**Exercise passage:**
☆ ☆ ☆ ☆ ☆

The decline of Montana’s rivers foretells a new battle brewing between businesses that depend on fishing tourism and the state’s ranchers.
I’ll never forget the first time I met the Big Hole River. The relationship started on one of those crisp Montana autumn days, cobalt blue skies with the cottonwoods dressed in lemon sequins, shimmering in the sunlight letting a fly fisherman know that it was ready to dance. If you’ve ever driven past this river in late September and early October, you know just how irresistible it can be, seductive really.
I waded to a riffle that ran in the late afternoon shadow of a cut bank, willows partly shielding it from sight of ospreys. I dropped a hopper at the top of the short run, not needing to mend my line for 20 feet or maybe a bit more. Perhaps two seconds into the drift, the fly disappeared with hardly a disturbance on the surface, as if it simply passed into a parallel universe through some undetectable worm hole. I clenched the line in what amounted to a simple reflex at the fly’s vanishing. Then my rod bent hard and fast as a still unseen fish was protesting its way down river, seemingly looking to make off with the purse it just snatched. In that moment, I pictured the scene as a passing eagle might, as Shilstone might have painted it. It was an out of body moment that I had never experienced fishing before or since. The Big Hole had whispered in my ear…that it was time to come home to her waters.

☆ ☆ ☆ ☆ ☆

**Data:**
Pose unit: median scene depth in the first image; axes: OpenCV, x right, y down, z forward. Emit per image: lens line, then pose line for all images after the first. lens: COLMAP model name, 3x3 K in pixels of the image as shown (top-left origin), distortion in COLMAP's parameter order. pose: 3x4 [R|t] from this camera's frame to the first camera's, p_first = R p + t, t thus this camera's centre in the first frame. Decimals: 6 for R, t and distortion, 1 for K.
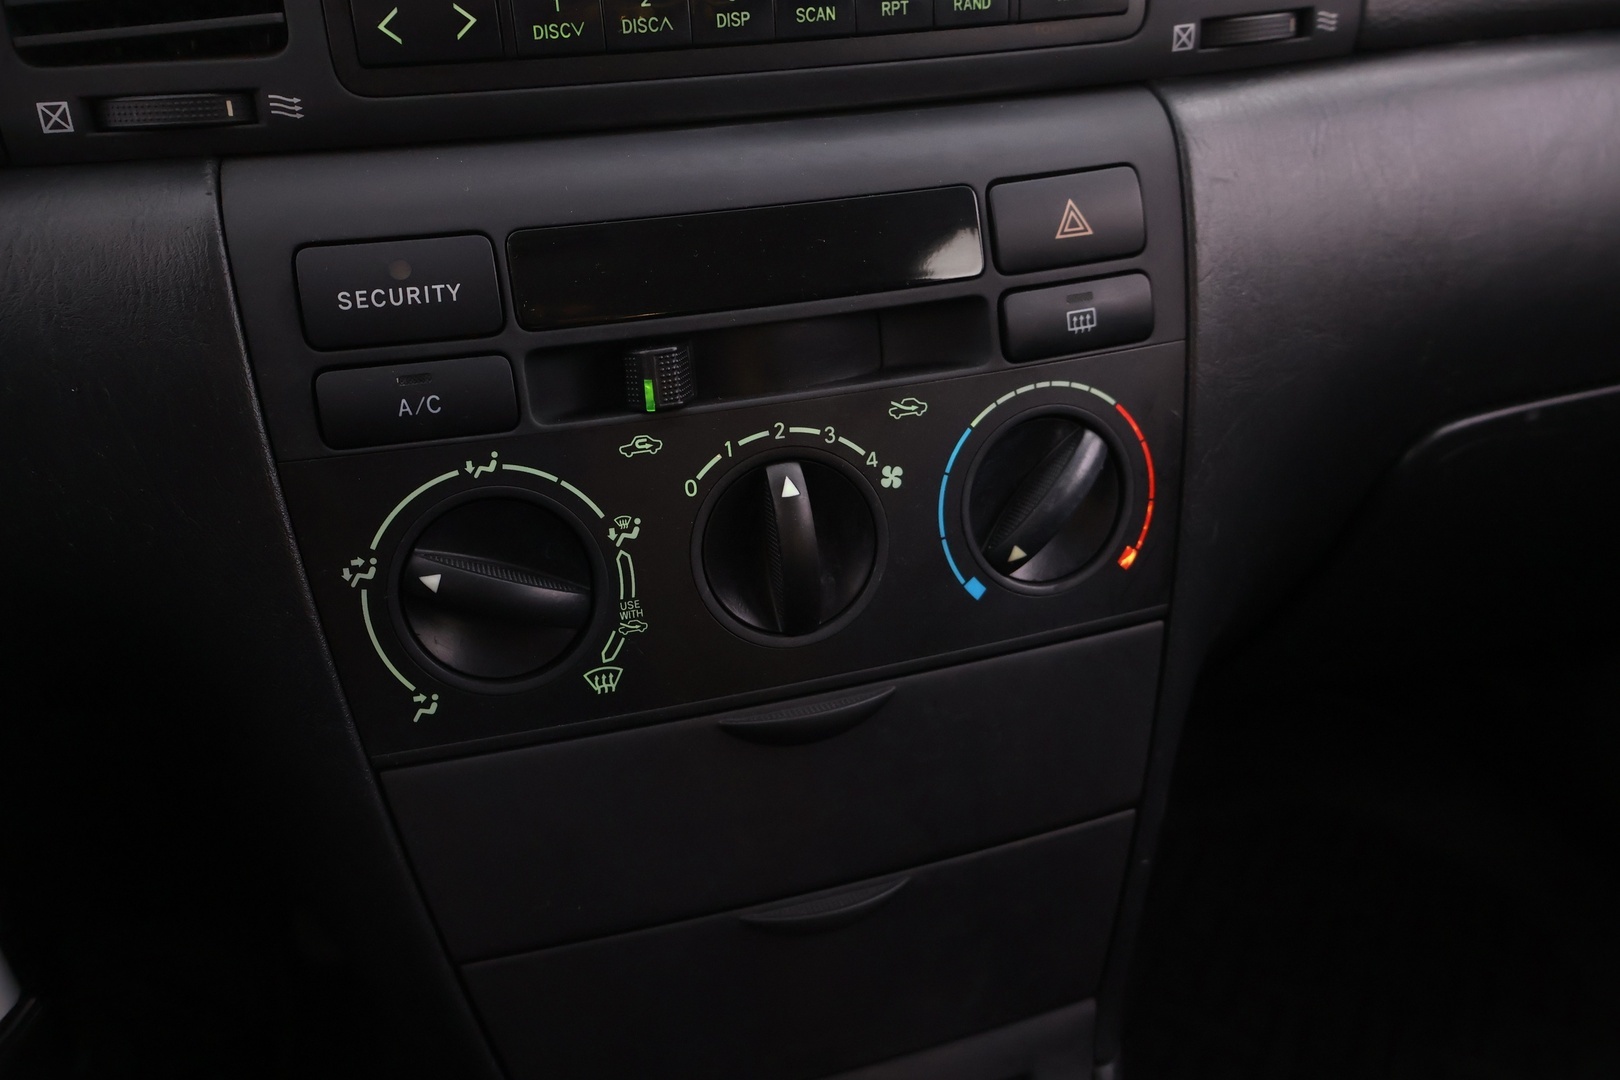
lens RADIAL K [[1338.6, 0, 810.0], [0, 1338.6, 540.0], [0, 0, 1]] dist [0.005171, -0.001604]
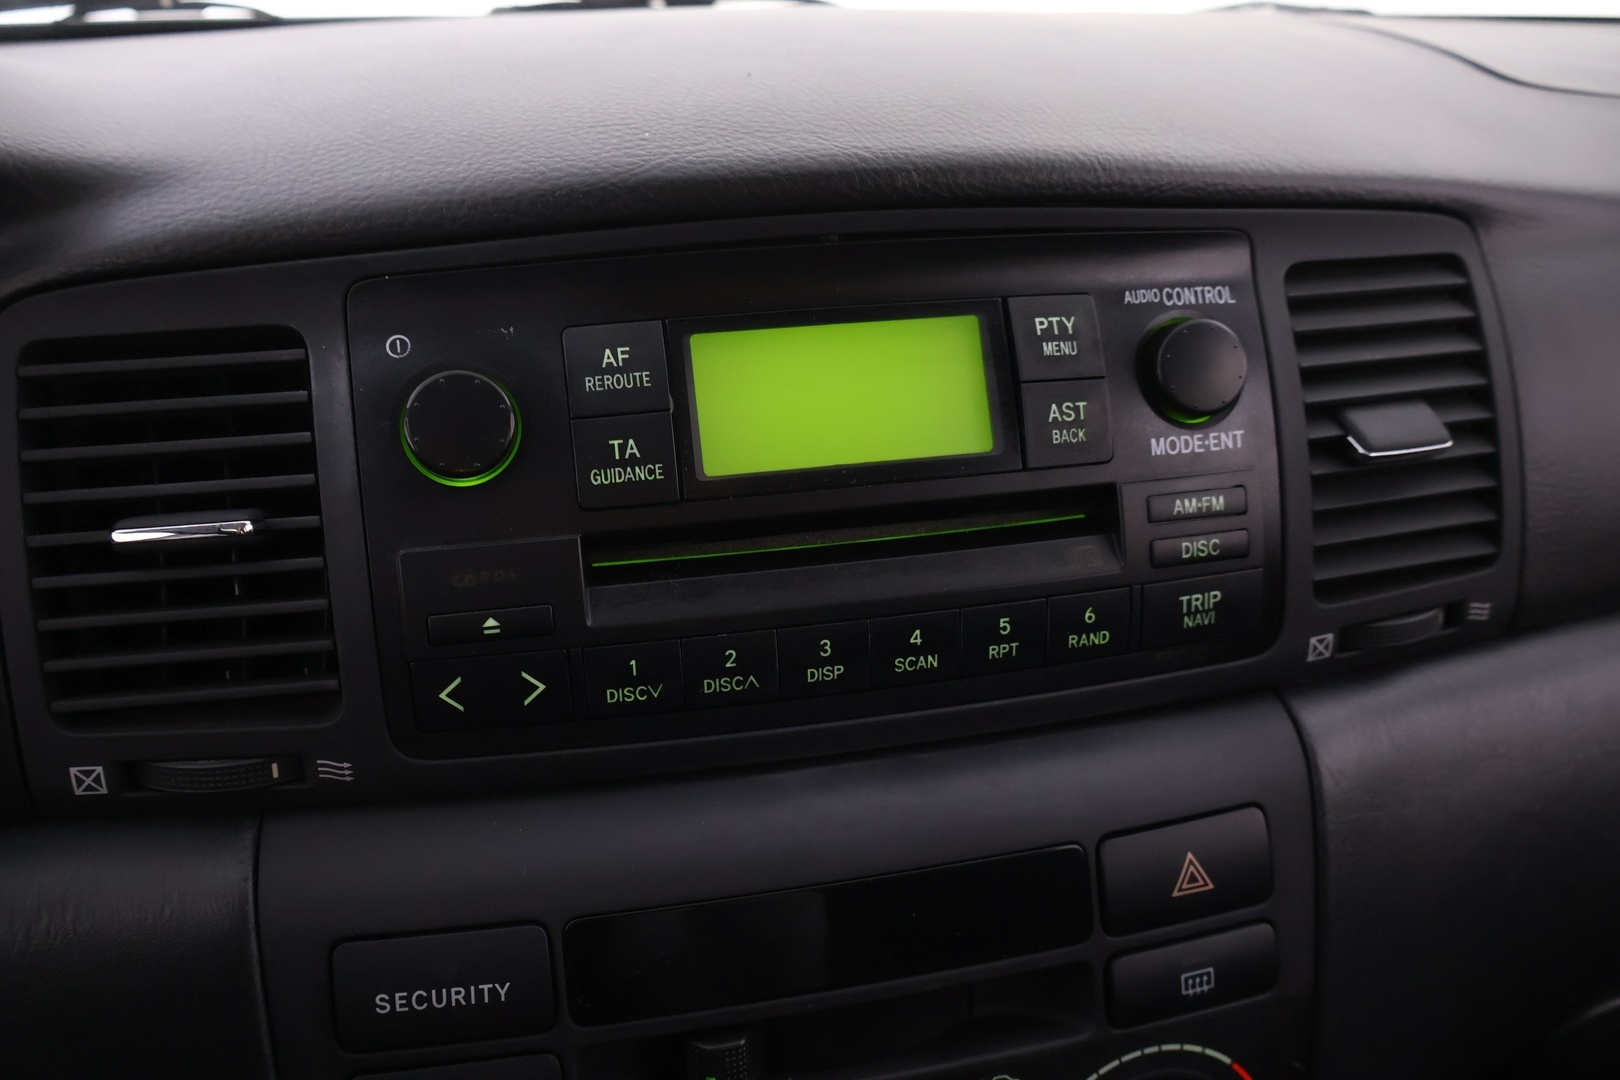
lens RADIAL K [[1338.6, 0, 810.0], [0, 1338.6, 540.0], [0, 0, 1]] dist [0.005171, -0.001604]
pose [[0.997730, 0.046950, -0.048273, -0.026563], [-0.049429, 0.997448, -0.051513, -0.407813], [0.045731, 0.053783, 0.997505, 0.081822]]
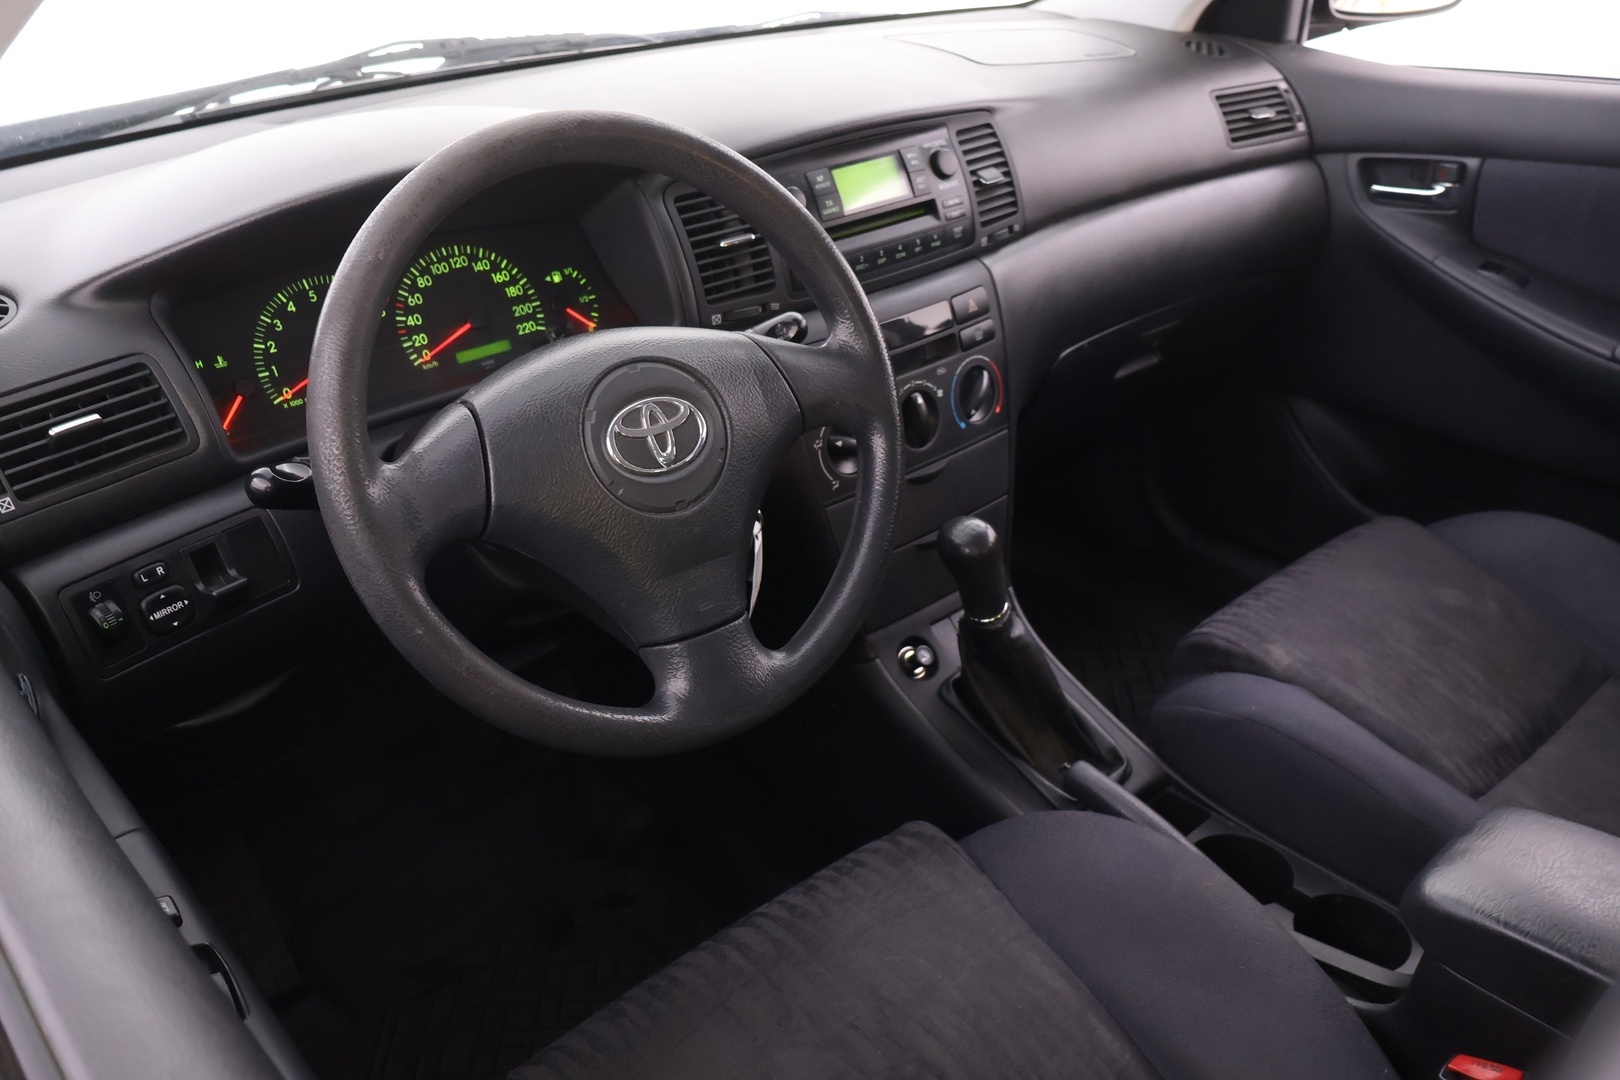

☆ ☆ ☆ ☆ ☆

Rewrite the passage about the Big Hole River, beginning at the words "The decline of" and stopping after "be, seductive really.", with "cottonwoods" changed to "aspens".

**Answer to this exercise:**
The decline of Montana’s rivers foretells a new battle brewing between businesses that depend on fishing tourism and the state’s ranchers.
I’ll never forget the first time I met the Big Hole River. The relationship started on one of those crisp Montana autumn days, cobalt blue skies with the aspens dressed in lemon sequins, shimmering in the sunlight letting a fly fisherman know that it was ready to dance. If you’ve ever driven past this river in late September and early October, you know just how irresistible it can be, seductive really.